Irene Delval comenta que há um grande cuidado para não se incorrer em uma antropomorfização – atribuindo a animais não humanos comportamentos que são típicos de nós mesmos. “Mas a questão é que este comportamento [levar o filhote morto] não parece ser adaptativo. O mais pragmático seria algo como ‘tá bom, o filhote morreu, a vida continua, vamos ter outro filhote, vamos copular amanhã e esquecer disso’, e não é o que acontece”.
Carregar o filhote morto é desadaptativo, vai contra a própria sobrevivência da mãe, gerando dificuldades de alimentação e de seguir o grupo, por exemplo. “Você pode pensar: ‘ah, a mãe não sabe se ele poderia acordar’. Mas tem uma hora que ela já vê que ele não vai reagir e mesmo assim não o deixa ir embora. Talvez porque esse vínculo de apego já foi estabelecido e ficou um pouco mais forte, ela se recusa. Isso para mim é um protoluto. Para os mamíferos, que têm um cuidado materno prolongado, isso é muito claro. Há casos de até 90 dias de mãe carregando o corpo”, diz Irene Delval.
Ela chama a atenção para o risco oposto ao da antropomorfização: a “antroponegação”, que é esquecer que nós humanos também somos animais, e que pode haver comportamentos que antes se pensava exclusivamente humanos, mas existem em outros primatas.

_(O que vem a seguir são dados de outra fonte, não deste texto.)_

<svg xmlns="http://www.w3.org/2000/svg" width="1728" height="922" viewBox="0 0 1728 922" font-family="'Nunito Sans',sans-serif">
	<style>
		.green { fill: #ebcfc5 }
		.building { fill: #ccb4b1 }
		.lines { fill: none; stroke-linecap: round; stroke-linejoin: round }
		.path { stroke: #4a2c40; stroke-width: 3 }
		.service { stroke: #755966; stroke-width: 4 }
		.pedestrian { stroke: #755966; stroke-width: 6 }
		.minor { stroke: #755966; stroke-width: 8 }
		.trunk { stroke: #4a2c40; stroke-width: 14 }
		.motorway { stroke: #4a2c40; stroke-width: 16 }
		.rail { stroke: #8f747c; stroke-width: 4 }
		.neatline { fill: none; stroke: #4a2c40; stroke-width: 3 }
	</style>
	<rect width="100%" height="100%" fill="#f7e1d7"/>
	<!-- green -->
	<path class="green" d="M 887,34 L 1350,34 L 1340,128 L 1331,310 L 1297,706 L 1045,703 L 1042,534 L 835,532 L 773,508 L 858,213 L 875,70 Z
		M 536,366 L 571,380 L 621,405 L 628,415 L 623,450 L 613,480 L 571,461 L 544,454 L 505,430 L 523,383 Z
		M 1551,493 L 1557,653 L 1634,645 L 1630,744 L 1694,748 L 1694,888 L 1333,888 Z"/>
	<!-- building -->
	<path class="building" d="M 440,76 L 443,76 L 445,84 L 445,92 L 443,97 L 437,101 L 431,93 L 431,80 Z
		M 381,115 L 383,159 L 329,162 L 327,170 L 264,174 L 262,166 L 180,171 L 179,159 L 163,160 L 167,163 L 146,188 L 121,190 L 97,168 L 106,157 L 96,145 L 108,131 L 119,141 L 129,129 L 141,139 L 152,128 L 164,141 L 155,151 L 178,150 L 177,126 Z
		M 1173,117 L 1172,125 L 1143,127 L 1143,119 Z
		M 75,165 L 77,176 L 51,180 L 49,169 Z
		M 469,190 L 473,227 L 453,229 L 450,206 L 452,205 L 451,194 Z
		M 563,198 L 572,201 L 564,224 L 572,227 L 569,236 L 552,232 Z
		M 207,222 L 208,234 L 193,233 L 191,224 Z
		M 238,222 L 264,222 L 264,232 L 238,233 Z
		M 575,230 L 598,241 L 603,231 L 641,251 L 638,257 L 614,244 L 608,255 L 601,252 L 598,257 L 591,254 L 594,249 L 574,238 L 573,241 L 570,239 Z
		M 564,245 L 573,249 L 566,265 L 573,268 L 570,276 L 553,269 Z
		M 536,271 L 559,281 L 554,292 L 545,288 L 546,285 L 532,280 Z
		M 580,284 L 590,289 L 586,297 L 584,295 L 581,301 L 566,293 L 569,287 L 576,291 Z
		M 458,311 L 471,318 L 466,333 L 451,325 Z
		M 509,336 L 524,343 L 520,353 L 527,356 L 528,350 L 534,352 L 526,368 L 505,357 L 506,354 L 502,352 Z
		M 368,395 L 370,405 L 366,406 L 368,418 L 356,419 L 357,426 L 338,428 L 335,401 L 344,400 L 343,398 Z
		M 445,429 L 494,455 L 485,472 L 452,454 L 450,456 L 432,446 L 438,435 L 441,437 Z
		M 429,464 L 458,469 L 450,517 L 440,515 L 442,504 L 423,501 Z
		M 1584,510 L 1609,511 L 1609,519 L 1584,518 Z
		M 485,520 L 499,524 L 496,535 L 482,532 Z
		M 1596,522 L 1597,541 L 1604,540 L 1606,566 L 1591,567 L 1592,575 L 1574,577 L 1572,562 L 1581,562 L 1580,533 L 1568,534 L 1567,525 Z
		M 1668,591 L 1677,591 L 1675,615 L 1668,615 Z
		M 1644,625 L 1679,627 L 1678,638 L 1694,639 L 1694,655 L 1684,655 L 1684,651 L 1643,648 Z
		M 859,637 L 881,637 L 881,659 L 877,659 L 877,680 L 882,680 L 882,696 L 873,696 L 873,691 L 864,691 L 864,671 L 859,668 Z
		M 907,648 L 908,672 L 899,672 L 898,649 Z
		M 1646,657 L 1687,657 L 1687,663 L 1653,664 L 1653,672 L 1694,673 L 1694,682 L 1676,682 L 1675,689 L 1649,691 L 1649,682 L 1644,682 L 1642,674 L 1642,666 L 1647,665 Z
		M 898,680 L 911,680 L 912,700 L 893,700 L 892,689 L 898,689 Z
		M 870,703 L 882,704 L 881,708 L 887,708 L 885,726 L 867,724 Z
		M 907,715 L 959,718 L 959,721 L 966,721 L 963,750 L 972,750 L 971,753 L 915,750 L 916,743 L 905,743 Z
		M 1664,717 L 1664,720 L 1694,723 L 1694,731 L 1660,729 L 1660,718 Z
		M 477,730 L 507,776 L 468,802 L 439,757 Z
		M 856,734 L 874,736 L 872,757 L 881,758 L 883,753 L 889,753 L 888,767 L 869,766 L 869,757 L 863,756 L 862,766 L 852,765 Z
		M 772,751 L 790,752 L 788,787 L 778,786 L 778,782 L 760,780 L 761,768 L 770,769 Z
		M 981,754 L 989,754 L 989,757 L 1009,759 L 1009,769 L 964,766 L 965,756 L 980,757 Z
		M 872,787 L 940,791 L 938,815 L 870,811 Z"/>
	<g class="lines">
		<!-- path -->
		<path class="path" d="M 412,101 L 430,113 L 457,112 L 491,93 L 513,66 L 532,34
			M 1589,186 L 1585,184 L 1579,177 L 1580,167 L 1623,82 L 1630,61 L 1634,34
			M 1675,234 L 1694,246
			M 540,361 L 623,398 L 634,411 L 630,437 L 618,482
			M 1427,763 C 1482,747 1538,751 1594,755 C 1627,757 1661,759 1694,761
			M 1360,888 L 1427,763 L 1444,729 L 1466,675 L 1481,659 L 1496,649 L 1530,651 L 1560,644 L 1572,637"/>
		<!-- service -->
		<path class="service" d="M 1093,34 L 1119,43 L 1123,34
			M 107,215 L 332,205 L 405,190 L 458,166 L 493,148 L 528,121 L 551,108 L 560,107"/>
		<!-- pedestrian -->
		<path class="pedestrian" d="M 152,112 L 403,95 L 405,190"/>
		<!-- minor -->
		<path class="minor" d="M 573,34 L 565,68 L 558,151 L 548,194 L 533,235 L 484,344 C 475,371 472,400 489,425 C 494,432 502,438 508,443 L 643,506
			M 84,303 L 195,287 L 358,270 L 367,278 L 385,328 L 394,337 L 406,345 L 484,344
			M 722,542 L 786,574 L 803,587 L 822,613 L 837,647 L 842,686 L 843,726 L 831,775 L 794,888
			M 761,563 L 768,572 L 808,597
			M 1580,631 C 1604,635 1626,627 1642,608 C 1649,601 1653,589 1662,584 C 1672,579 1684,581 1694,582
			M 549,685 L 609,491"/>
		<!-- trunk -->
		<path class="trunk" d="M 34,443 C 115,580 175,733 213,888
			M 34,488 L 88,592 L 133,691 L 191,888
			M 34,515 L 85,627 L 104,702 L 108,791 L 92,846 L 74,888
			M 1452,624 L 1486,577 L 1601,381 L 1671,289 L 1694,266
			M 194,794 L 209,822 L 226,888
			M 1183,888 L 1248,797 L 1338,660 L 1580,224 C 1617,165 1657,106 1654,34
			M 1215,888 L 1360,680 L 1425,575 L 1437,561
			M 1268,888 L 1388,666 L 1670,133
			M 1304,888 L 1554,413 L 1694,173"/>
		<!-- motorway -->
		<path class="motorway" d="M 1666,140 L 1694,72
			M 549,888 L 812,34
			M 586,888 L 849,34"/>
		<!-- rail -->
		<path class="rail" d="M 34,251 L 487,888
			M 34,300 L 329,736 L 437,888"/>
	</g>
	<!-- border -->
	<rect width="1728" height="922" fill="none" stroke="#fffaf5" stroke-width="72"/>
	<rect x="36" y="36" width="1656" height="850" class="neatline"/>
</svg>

“Não queremos dizer que os outros primatas são como nós, mas lembrar que nós também somos primatas”, diz. “Não somos os únicos que fazemos alguma coisa quando um indivíduo da nossa própria espécie morre. Nos mamíferos, eu me inclino a dizer que o luto manifestado pelo carregamento do filhote morto tem a ver com com o apego, mas para isso precisamos acumular registros e testar melhor a hipótese.”